The Quebec government's ambitious plan to impose French-language content requirements on streaming platforms like Netflix, YouTube, Spotify and Apple is setting the stage for a potential constitutional showdown that could determine whether these digital giants remain in the province or withdraw their services entirely.
Massive Burden on Streaming Platforms
Known as Bill 109, the proposed legislation would grant Quebec authorities the power to set specific quotas for French-language cultural content that digital platforms must offer to their subscribers. According to Allen Mendelsohn, a McGill University lecturer in internet law, while some requirements like default French language settings are manageable, content quotas could fundamentally disrupt how streaming services operate.
The legislation would allow Quebec to determine the quantity or proportion of original French-language cultural content that platforms must provide, with specific targets to be established later by the government.
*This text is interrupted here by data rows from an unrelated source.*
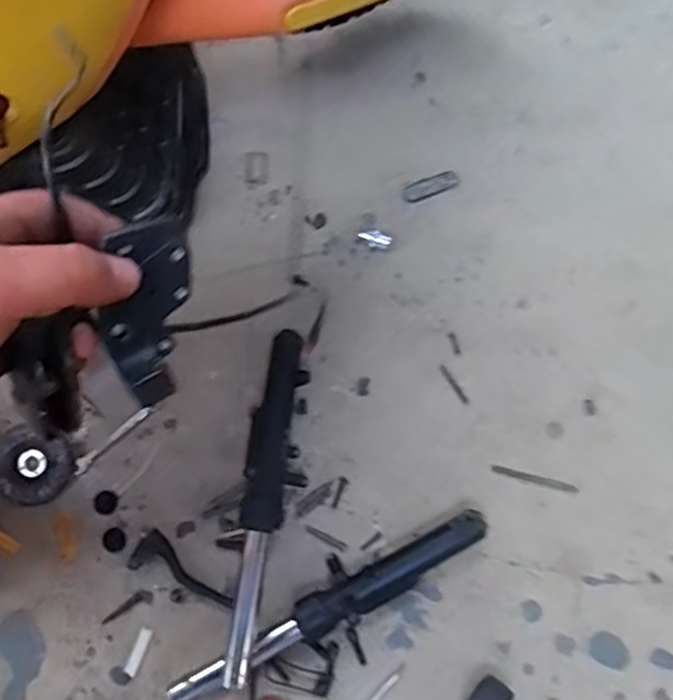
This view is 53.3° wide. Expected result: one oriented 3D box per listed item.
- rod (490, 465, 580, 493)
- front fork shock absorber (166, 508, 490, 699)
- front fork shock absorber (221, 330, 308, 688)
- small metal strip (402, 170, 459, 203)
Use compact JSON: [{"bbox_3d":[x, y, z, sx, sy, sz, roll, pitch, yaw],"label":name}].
[{"bbox_3d":[0.216,0.141,0.732,0.094,0.005,0.009,14,78,3],"label":"rod"},{"bbox_3d":[-0.009,0.256,0.683,0.357,0.041,0.061,-26,79,-6],"label":"front fork shock absorber"},{"bbox_3d":[-0.072,0.154,0.701,0.055,0.056,0.350,7,73,1],"label":"front fork shock absorber"},{"bbox_3d":[0.113,-0.195,0.806,0.071,0.004,0.023,-22,78,-5],"label":"small metal strip"}]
Mendelsohn warns that if the government mandates high percentages, streaming services could face difficult choices.
If the quota reaches 50 percent, that represents a massive burden for these companies, Mendelsohn explained. The practical implication could force platforms like Netflix to remove substantial amounts of English-language programming if sufficient French content isn't available, potentially making their services less attractive to consumers.
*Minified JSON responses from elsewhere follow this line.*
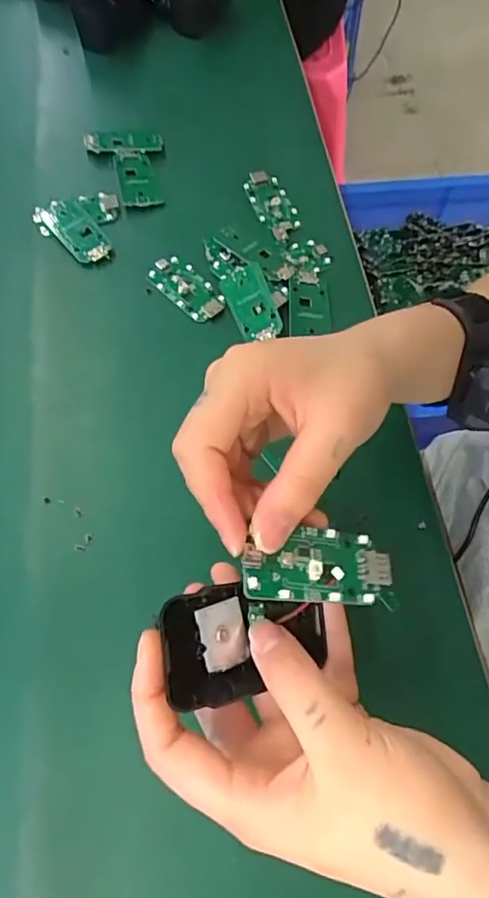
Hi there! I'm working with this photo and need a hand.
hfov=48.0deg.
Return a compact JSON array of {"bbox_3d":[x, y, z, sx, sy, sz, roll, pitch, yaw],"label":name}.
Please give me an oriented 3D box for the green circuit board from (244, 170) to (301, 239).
[{"bbox_3d":[0.024,-0.195,0.440,0.031,0.010,0.067,-19,67,-8],"label":"green circuit board"}]

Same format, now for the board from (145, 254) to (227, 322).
[{"bbox_3d":[-0.041,-0.118,0.402,0.063,0.004,0.032,42,72,17],"label":"board"}]

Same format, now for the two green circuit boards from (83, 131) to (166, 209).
[{"bbox_3d":[-0.096,-0.227,0.443,0.060,0.010,0.077,-6,66,-3],"label":"two green circuit boards"}]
Constitutional Questions Loom Large
The proposed law faces significant constitutional hurdles, as internet regulation has traditionally fallen under federal jurisdiction. Mendelsohn points to a 2021 Quebec Court of Appeal decision that struck down a provincial law requiring internet service providers to block gambling websites, ruling it exceeded provincial authority.
Culture Minister Mathieu Lacombe defends the legislation, arguing Quebec has jurisdiction over language and culture matters. However, the bill conflicts with the federal Online Streaming Act passed in 2023, which already regulates the same streaming organizations at the national level.
Streaming companies have highlighted this duplication in their briefs to the National Assembly committee studying Bill 109. Netflix specifically warned that Quebec's legislation risks creating multiple or contradictory obligations that would harm regulatory coherence and Canada's goal of a single national framework for online streaming.
Potential Market Exit Scenario
The most dramatic potential consequence of Bill 109 involves streaming platforms possibly withdrawing from the Quebec market rather than complying with the new requirements. While no company has publicly threatened to leave, Mendelsohn suggests the possibility exists, particularly for smaller streaming services.
I'm skeptical that big streamers would leave Quebec at this point in time, but I can envisage it happening, Mendelsohn said. He noted that smaller companies might decide the compliance costs outweigh the benefits of serving Quebec's market.
The legislation does include an escape hatch that would allow the government to negotiate substitute measures with streamers - essentially side deals that could exempt platforms from the law. This approach mirrors the agreement Google reached with the federal government to avoid the Online News Act by contributing $100 million annually to Canadian news organizations.
Mendelsohn predicts that larger streaming companies would likely mount legal challenges and attempt to negotiate such arrangements before considering withdrawal from Quebec. The negative public relations impact of leaving a market to avoid local obligations would be significant, he noted.
Even though Quebec represents a relatively small portion of the global streaming audience, its role in promoting French as one of Canada's official languages gives the province disproportionate influence in shaping content rules and cultural protection policies that could have broader implications for digital streaming services operating across the country.